* [Work to be completed]: Copy each line of the listing below exactly and drop the images.
===============
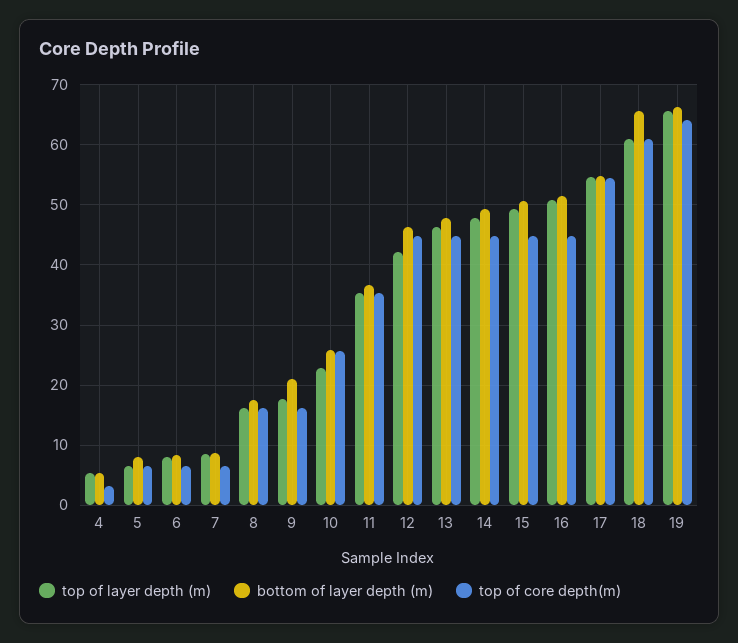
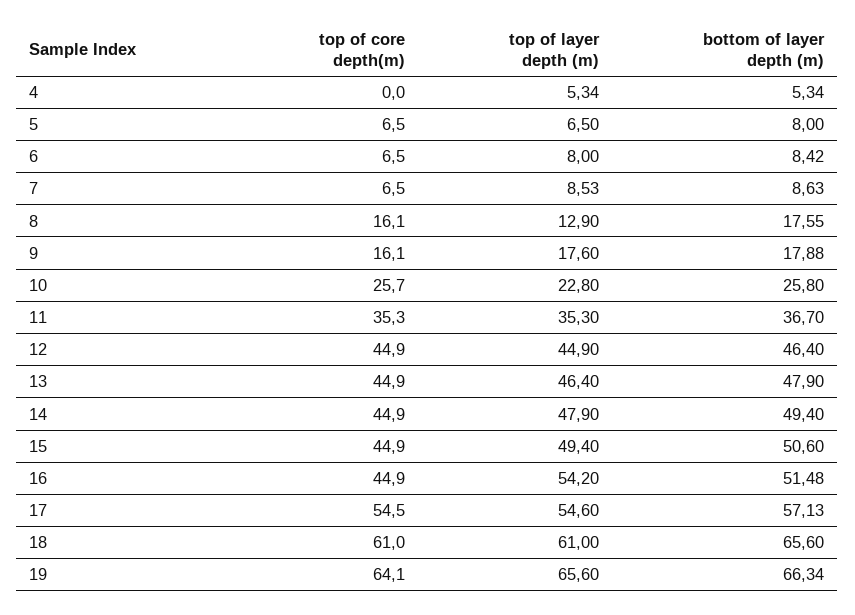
  {
    "top of layer depth (m)": {
      "4": 5.34,
      "5": 6.5,
      "6": 8,
      "7": 8.53,
-     "8": 16,
+     "8": 12.9,
      "9": 17.6,
      "10": 22.8,
      "11": 35.3,
-     "12": 42,
+     "12": 44.9,
      "13": 46.4,
      "14": 47.9,
      "15": 49.4,
-     "16": 51,
+     "16": 54.2,
      "17": 54.6,
      "18": 61,
      "19": 65.6
    },
    "bottom of layer depth (m)": {
      "4": 5.34,
      "5": 8,
      "6": 8.42,
      "7": 8.63,
      "8": 17.55,
-     "9": 21,
+     "9": 17.88,
      "10": 25.8,
      "11": 36.7,
      "12": 46.4,
      "13": 47.9,
      "14": 49.4,
      "15": 50.6,
      "16": 51.48,
-     "17": 55,
+     "17": 57.13,
      "18": 65.6,
      "19": 66.34
    },
    "top of core depth(m)": {
-     "4": 3,
+     "4": 0,
      "5": 6.5,
      "6": 6.5,
      "7": 6.5,
      "8": 16.1,
      "9": 16.1,
      "10": 25.7,
      "11": 35.3,
      "12": 44.9,
      "13": 44.9,
      "14": 44.9,
      "15": 44.9,
      "16": 44.9,
      "17": 54.5,
      "18": 61,
      "19": 64.1
    }
  }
===============
* [Your solution]:
  {
    "top of layer depth (m)": {
      "4": 5.34,
      "5": 6.5,
      "6": 8,
      "7": 8.53,
-     "8": 16,
+     "8": 12.9,
      "9": 17.6,
      "10": 22.8,
      "11": 35.3,
-     "12": 42,
+     "12": 44.9,
      "13": 46.4,
      "14": 47.9,
      "15": 49.4,
-     "16": 51,
+     "16": 54.2,
      "17": 54.6,
      "18": 61,
      "19": 65.6
    },
    "bottom of layer depth (m)": {
      "4": 5.34,
      "5": 8,
      "6": 8.42,
      "7": 8.63,
      "8": 17.55,
-     "9": 21,
+     "9": 17.88,
      "10": 25.8,
      "11": 36.7,
      "12": 46.4,
      "13": 47.9,
      "14": 49.4,
      "15": 50.6,
      "16": 51.48,
-     "17": 55,
+     "17": 57.13,
      "18": 65.6,
      "19": 66.34
    },
    "top of core depth(m)": {
-     "4": 3,
+     "4": 0,
      "5": 6.5,
      "6": 6.5,
      "7": 6.5,
      "8": 16.1,
      "9": 16.1,
      "10": 25.7,
      "11": 35.3,
      "12": 44.9,
      "13": 44.9,
      "14": 44.9,
      "15": 44.9,
      "16": 44.9,
      "17": 54.5,
      "18": 61,
      "19": 64.1
    }
  }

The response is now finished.